§ CONSIGNE
Prolongez l'article sur le métier de chief metaverse officer à la suite de sa dernière ligne.

─── TEXTE EXTRAIT

Le terme prête sans doute moins à sourire que celui de chief happiness officer, il n'empêche, le job de chief metaverse officer n'est pas sans susciter de nombreuses questions de la part d'un grand public encore peu familier des terminologies métaverse et Web3.  "Chief metaverse officer, ce n'est pas la même chose chez LVMH que dans une banque d'affaires", nous explique Benjamin Eymère, chief metaverse officer du conglomérat hongkongais AMTD. "Le point commun est que tous les chief metaverse officers souhaitent mettre en exergue la propriété liée à la création."

"Mettre en exergue la propriété liée à la création"

──────
─── ENREGISTREMENTS FOURNIS

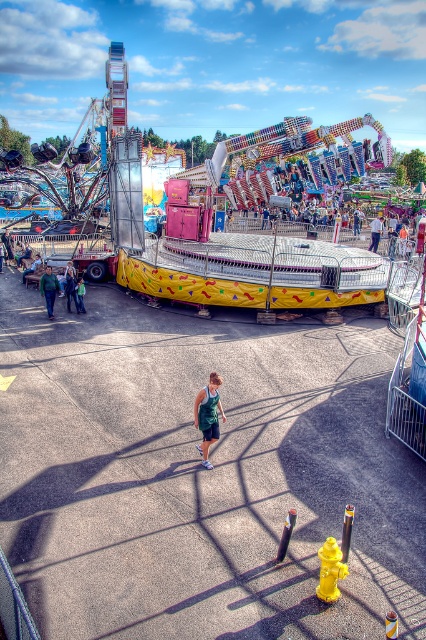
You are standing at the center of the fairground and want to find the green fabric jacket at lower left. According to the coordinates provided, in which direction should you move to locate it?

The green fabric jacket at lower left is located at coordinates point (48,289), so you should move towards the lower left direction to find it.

──────
─── ENREGISTREMENTS FOURNIS

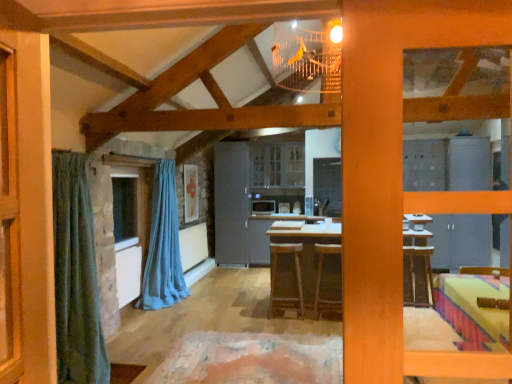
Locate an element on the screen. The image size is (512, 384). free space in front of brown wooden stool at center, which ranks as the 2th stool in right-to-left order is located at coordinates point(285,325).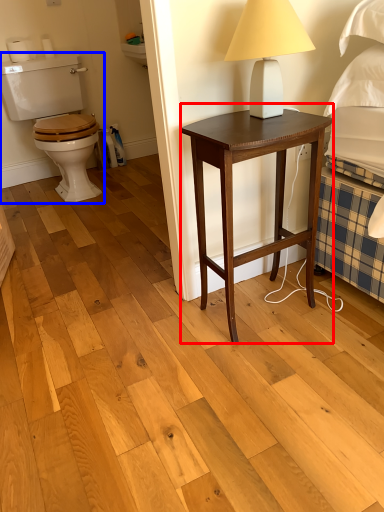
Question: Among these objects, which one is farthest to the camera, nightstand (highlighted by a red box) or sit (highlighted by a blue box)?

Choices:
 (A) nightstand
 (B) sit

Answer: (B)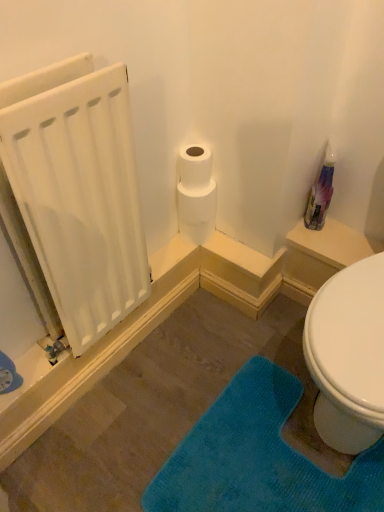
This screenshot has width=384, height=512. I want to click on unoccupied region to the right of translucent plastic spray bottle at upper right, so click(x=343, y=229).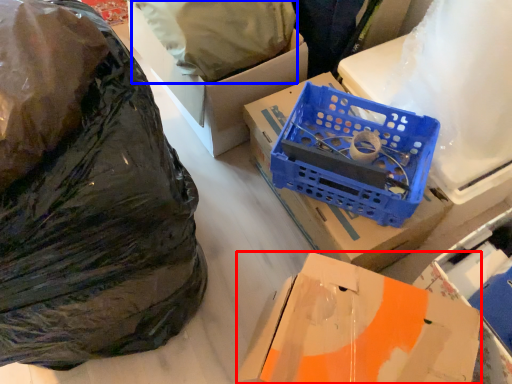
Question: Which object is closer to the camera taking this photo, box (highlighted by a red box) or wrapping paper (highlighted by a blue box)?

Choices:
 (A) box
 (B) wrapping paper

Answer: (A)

──────

§ RÉPONSE
Celui qui est aussi CEO de L'Officiel, propriété d'AMTD, présentait déjà une appétence pour la technologie mais n'est pas un spécialiste du code : touche à tout, à l'aise en costume trois pièces comme dans les bottes portées dans sa ferme à chanvre du Château des Marais, ce proche du créateur Agoria se décrit comme un "passionné de jeux vidéo et plus globalement, de la gamification". Une notion tout aussi importante pour son homologue Camille Kroely.  Au sein de L'Oréal, la chief metaverse officer ne se qualifie pas de gameuse, au contraire de son entourage, mais a pu observer de près "l'émergence du gaming et de plateformes très fortes en engagement" alors qu'elle occupait le poste de directrice des services digitaux et de l'open innovation au sein du groupe. Face au constat d'un secteur du jeu vidéo "incontournable avec 3,2 milliards d'individus concernés", L'Oréal a créé ce poste aujourd'hui transversal au sein de ce groupe certes centenaire mais déjà à l'initiative de plusieurs expériences NFT et immersives pour Yves Saint Laurent Beauté, Mugler et Nyx.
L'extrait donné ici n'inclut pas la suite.